Evaluate in Plot leads to function error

Question

Please help - I'm really struggling to understand why this evaluates with errors.

data = RandomReal[10, {4, 1000}];
metric[data_, perc_] := (x = Quantile[#, perc] & /@ data; Accumulate[x]/Total[x]);
Plot[Evaluate@metric[data, p], {p, 0.01, 0.99}, AxesLabel -> {"Percentile", "Proportion"},  PlotLegends -> {"Series A", "Series A+B", "Series A+B+C", "Series A+B+C+D"}]

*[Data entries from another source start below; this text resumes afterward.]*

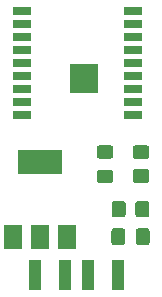
<source format=gbr>
%TF.GenerationSoftware,KiCad,Pcbnew,(5.1.10)-1*%
%TF.CreationDate,2021-07-31T00:05:09+08:00*%
%TF.ProjectId,ESP_Keychain,4553505f-4b65-4796-9368-61696e2e6b69,rev?*%
%TF.SameCoordinates,Original*%
%TF.FileFunction,Paste,Top*%
%TF.FilePolarity,Positive*%
%FSLAX46Y46*%
G04 Gerber Fmt 4.6, Leading zero omitted, Abs format (unit mm)*
G04 Created by KiCad (PCBNEW (5.1.10)-1) date 2021-07-31 00:05:09*
%MOMM*%
%LPD*%
G01*
G04 APERTURE LIST*
%ADD10C,0.010000*%
%ADD11R,1.500000X2.000000*%
%ADD12R,3.800000X2.000000*%
%ADD13R,1.590000X0.770000*%
%ADD14R,1.100000X2.500000*%
G04 APERTURE END LIST*
D10*
%TO.C,U1*%
G36*
X109921600Y-67745600D02*
G01*
X112261600Y-67745600D01*
X112261600Y-70085600D01*
X109921600Y-70085600D01*
X109921600Y-67745600D01*
G37*
X109921600Y-67745600D02*
X112261600Y-67745600D01*
X112261600Y-70085600D01*
X109921600Y-70085600D01*
X109921600Y-67745600D01*
%TD*%
%TO.C,R4*%
G36*
G01*
X115500999Y-76600000D02*
X116401001Y-76600000D01*
G75*
G02*
X116651000Y-76849999I0J-249999D01*
G01*
X116651000Y-77550001D01*
G75*
G02*
X116401001Y-77800000I-249999J0D01*
G01*
X115500999Y-77800000D01*
G75*
G02*
X115251000Y-77550001I0J249999D01*
G01*
X115251000Y-76849999D01*
G75*
G02*
X115500999Y-76600000I249999J0D01*
G01*
G37*
G36*
G01*
X115500999Y-74600000D02*
X116401001Y-74600000D01*
G75*
G02*
X116651000Y-74849999I0J-249999D01*
G01*
X116651000Y-75550001D01*
G75*
G02*
X116401001Y-75800000I-249999J0D01*
G01*
X115500999Y-75800000D01*
G75*
G02*
X115251000Y-75550001I0J249999D01*
G01*
X115251000Y-74849999D01*
G75*
G02*
X115500999Y-74600000I249999J0D01*
G01*
G37*
%TD*%
%TO.C,D1*%
G36*
G01*
X113353001Y-75759000D02*
X112452999Y-75759000D01*
G75*
G02*
X112203000Y-75509001I0J249999D01*
G01*
X112203000Y-74858999D01*
G75*
G02*
X112452999Y-74609000I249999J0D01*
G01*
X113353001Y-74609000D01*
G75*
G02*
X113603000Y-74858999I0J-249999D01*
G01*
X113603000Y-75509001D01*
G75*
G02*
X113353001Y-75759000I-249999J0D01*
G01*
G37*
G36*
G01*
X113353001Y-77809000D02*
X112452999Y-77809000D01*
G75*
G02*
X112203000Y-77559001I0J249999D01*
G01*
X112203000Y-76908999D01*
G75*
G02*
X112452999Y-76659000I249999J0D01*
G01*
X113353001Y-76659000D01*
G75*
G02*
X113603000Y-76908999I0J-249999D01*
G01*
X113603000Y-77559001D01*
G75*
G02*
X113353001Y-77809000I-249999J0D01*
G01*
G37*
%TD*%
D11*
%TO.C,U3*%
X105091200Y-82347200D03*
X109691200Y-82347200D03*
X107391200Y-82347200D03*
D12*
X107391200Y-76047200D03*
%TD*%
D13*
%TO.C,U1*%
X115301600Y-63265600D03*
X115301600Y-64365600D03*
X115301600Y-65465600D03*
X115301600Y-66565600D03*
X115301600Y-67665600D03*
X115301600Y-68765600D03*
X115301600Y-69865600D03*
X115301600Y-70965600D03*
X115301600Y-72065600D03*
X105881600Y-72065600D03*
X105881600Y-70965600D03*
X105881600Y-69865600D03*
X105881600Y-68765600D03*
X105881600Y-67665600D03*
X105881600Y-66565600D03*
X105881600Y-65465600D03*
X105881600Y-64365600D03*
X105881600Y-63265600D03*
%TD*%
%TO.C,R3*%
G36*
G01*
X114662000Y-79559999D02*
X114662000Y-80460001D01*
G75*
G02*
X114412001Y-80710000I-249999J0D01*
G01*
X113711999Y-80710000D01*
G75*
G02*
X113462000Y-80460001I0J249999D01*
G01*
X113462000Y-79559999D01*
G75*
G02*
X113711999Y-79310000I249999J0D01*
G01*
X114412001Y-79310000D01*
G75*
G02*
X114662000Y-79559999I0J-249999D01*
G01*
G37*
G36*
G01*
X116662000Y-79559999D02*
X116662000Y-80460001D01*
G75*
G02*
X116412001Y-80710000I-249999J0D01*
G01*
X115711999Y-80710000D01*
G75*
G02*
X115462000Y-80460001I0J249999D01*
G01*
X115462000Y-79559999D01*
G75*
G02*
X115711999Y-79310000I249999J0D01*
G01*
X116412001Y-79310000D01*
G75*
G02*
X116662000Y-79559999I0J-249999D01*
G01*
G37*
%TD*%
D14*
%TO.C,J1*%
X106990000Y-85600000D03*
X113990000Y-85600000D03*
X109490000Y-85600000D03*
X111490000Y-85600000D03*
%TD*%
%TO.C,C1*%
G36*
G01*
X114612000Y-81871800D02*
X114612000Y-82821800D01*
G75*
G02*
X114362000Y-83071800I-250000J0D01*
G01*
X113687000Y-83071800D01*
G75*
G02*
X113437000Y-82821800I0J250000D01*
G01*
X113437000Y-81871800D01*
G75*
G02*
X113687000Y-81621800I250000J0D01*
G01*
X114362000Y-81621800D01*
G75*
G02*
X114612000Y-81871800I0J-250000D01*
G01*
G37*
G36*
G01*
X116687000Y-81871800D02*
X116687000Y-82821800D01*
G75*
G02*
X116437000Y-83071800I-250000J0D01*
G01*
X115762000Y-83071800D01*
G75*
G02*
X115512000Y-82821800I0J250000D01*
G01*
X115512000Y-81871800D01*
G75*
G02*
X115762000Y-81621800I250000J0D01*
G01*
X116437000Y-81621800D01*
G75*
G02*
X116687000Y-81871800I0J-250000D01*
G01*
G37*
%TD*%
M02*

</source>
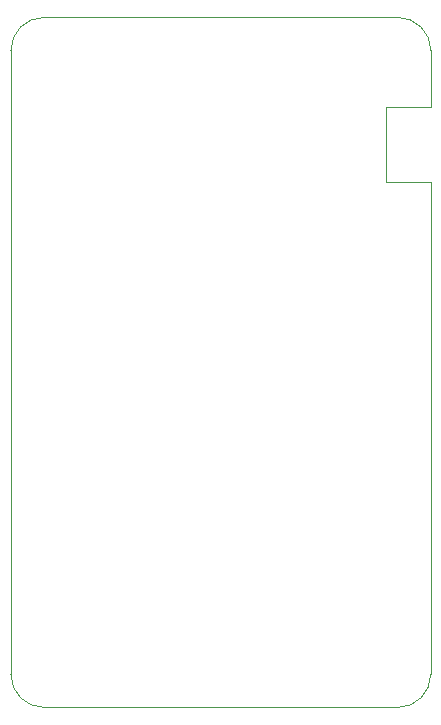
<source format=gbr>
%TF.GenerationSoftware,KiCad,Pcbnew,8.0.8*%
%TF.CreationDate,2025-02-11T14:17:18-06:00*%
%TF.ProjectId,IR Demo FeatherWing,49522044-656d-46f2-9046-656174686572,rev?*%
%TF.SameCoordinates,Original*%
%TF.FileFunction,Profile,NP*%
%FSLAX46Y46*%
G04 Gerber Fmt 4.6, Leading zero omitted, Abs format (unit mm)*
G04 Created by KiCad (PCBNEW 8.0.8) date 2025-02-11 14:17:18*
%MOMM*%
%LPD*%
G01*
G04 APERTURE LIST*
%TA.AperFunction,Profile*%
%ADD10C,0.050000*%
%TD*%
G04 APERTURE END LIST*
D10*
X167894000Y-88646000D02*
X167894000Y-130302000D01*
X167894000Y-130302000D02*
G75*
G02*
X165100000Y-133096000I-2794000J0D01*
G01*
X165100000Y-133096000D02*
X135128000Y-133096000D01*
X132334000Y-130302000D02*
X132334000Y-77470000D01*
X165100000Y-74676000D02*
G75*
G02*
X167894000Y-77470000I0J-2794000D01*
G01*
X167894000Y-82296000D02*
X167894000Y-77470000D01*
X135128000Y-74676000D02*
X165100000Y-74676000D01*
X164084000Y-82296000D02*
X164084000Y-88646000D01*
X135128000Y-133096000D02*
G75*
G02*
X132334000Y-130302000I0J2794000D01*
G01*
X167894000Y-82296000D02*
X164084000Y-82296000D01*
X164084000Y-88646000D02*
X167894000Y-88646000D01*
X132334000Y-77470000D02*
G75*
G02*
X135128000Y-74676000I2794000J0D01*
G01*
M02*

</source>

Basically I need to see the results from the function as 4 separate curves in 4 colours. Placing the "metric" function inside the Plot means that it plots everything as one function, which doesn't help (although it evaluates error free). In line with other answers on here (here and others) I recognise I have to either Evaluate it or Apply the metric to the Plot pure function, but then I get a Quantile error (and critical/"fall over" errors with some of the other more complex metrics I'm using). I've tried using default values, Holds, matching patterns on when perc doesn't exist etc etc but to no avail. I'm losing years off my life trying to get this to work so any help would be really appreciated...

Answer 1

Would you find this acceptable?

data = RandomReal[10, {4, 1000}];
metric[d_, perc_] := Accumulate[#]/Total[#] &[Quantile[#, perc] & /@ d]
ListLinePlot[Transpose[Table[{p, #} & /@ metric[data, p], {p, 0.01, 0.99, .0001}]], 
   AxesLabel -> {"Percentile", "Proportion"}, 
   PlotLegends -> {"Series A", "Series A+B", "Series A+B+C", "Series A+B+C+D"}]

This should have a sufficiently small step size, and your legends display correctly. I also modified your metric[] function so that it doesn't reuse the already defined variable data, and it doesn't create an extra variable x.

Answer 2

Post-generation styling

If I understand correctly Plot works correctly in your application (without Evaluate) with the exception of the line styling. If that is true you merely need to add the styling afterward. See Is it possible to change the color of plot in Show?. A variation of my restylePlot function from my answer there:

stylePlot[plot_Graphics, styles_List, op : OptionsPattern[Graphics]] :=
  Module[{x = styles, sfun},
    sfun = {Directive @ Last[x = RotateLeft @ x], #} &;
    Show[MapAt[# /. {__, ln__Line} :> sfun /@ {ln} &, plot, 1], op]
  ]

Example of use:

pl = Plot[metric[data, p], {p, 0.01, 0.99}, AxesLabel -> {"Percentile", "Proportion"}];

stylePlot[pl, {Red, Green, Blue, Purple}]

Intermediary function

As described in Plot draws list of curves in same color when not using Evaluate Plot styles based on the explicit structure of its first argument, before evaluation. If it is not possible to evaluate your plot function without error, and you do not find post-generation styling acceptable, you will need to use some intermediary function to present your data, before evaluation, in a form that Plot will recognize. Here is a basic example of the form I am describing. (By the way, I am rewriting your metric function to properly localize x.)

data = RandomReal[10, {4, 1000}];
metric[data_, perc_] := With[{x = Quantile[#, perc] & /@ data}, Accumulate[x]/Total[x]];

f[x_] := f[x] = metric[data, x];

Plot[{
  f[p][[1]],
  f[p][[2]],
  f[p][[3]],
  f[p][[4]]
 },
 {p, 0.01, 0.99}, 
 AxesLabel -> {"Percentile", "Proportion"}
]

Here f exists merely to memoize metric, which prevents quadruple evaluation of every p value. The key is that there are four expressions in a List before evaluation, and each expression will evaluate to that part of the data as the Plot progresses. Any method that achieves this will work. Here is a different formulation with the memoizing made part of metric, and the function f serves to simplify programmatically generating the list of expressions for the first argument of Plot:

ClearAll[metric, f]

mem : metric[data_, perc_] := 
  mem = With[{x = Quantile[#, perc] & /@ data}, Accumulate[x]/Total[x]];

f[x_?NumericQ, n_] := metric[data, x][[n]]; 

Plot[Array[f[p, #] &, 4], {p, 0.01, 0.99}, AxesLabel -> {"Percentile", "Proportion"}, 
  Evaluated -> True]

I use Evaluated -> True because it localizes the Plot variable p, which Evaluate does not.